**Your instructions:** Reproduce the text read from the items below, replacing every "الكل" with "All" and leaving everything else unchanged. Do not include the pictures in your answer.

Extracted information Block Start

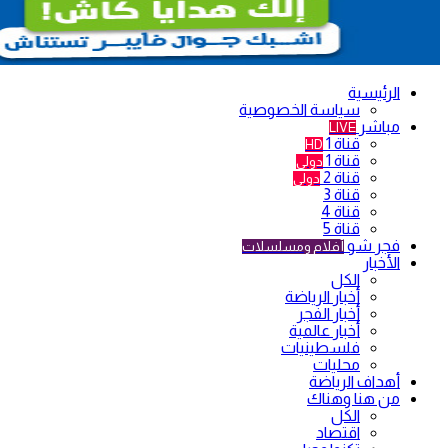
الرئيسية
سياسة الخصوصية
مباشر
LIVE
قناة 1
HD
قناة 1
دولي
قناة 2
دولي
قناة 3
قناة 4
قناة 5
فجر شو
أفلام ومسلسلات
الأخبار
الكل
أخبار الرياضة
أخبار الفجر
أخبار عالمية
فلسطينيات
محليات
أهداف الرياضة
من هنا وهناك
الكل
اقتصاد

Extracted information Block End

**Answer space:**
الرئيسية
سياسة الخصوصية
مباشر
LIVE
قناة 1
HD
قناة 1
دولي
قناة 2
دولي
قناة 3
قناة 4
قناة 5
فجر شو
أفلام ومسلسلات
الأخبار
All
أخبار الرياضة
أخبار الفجر
أخبار عالمية
فلسطينيات
محليات
أهداف الرياضة
من هنا وهناك
All
اقتصاد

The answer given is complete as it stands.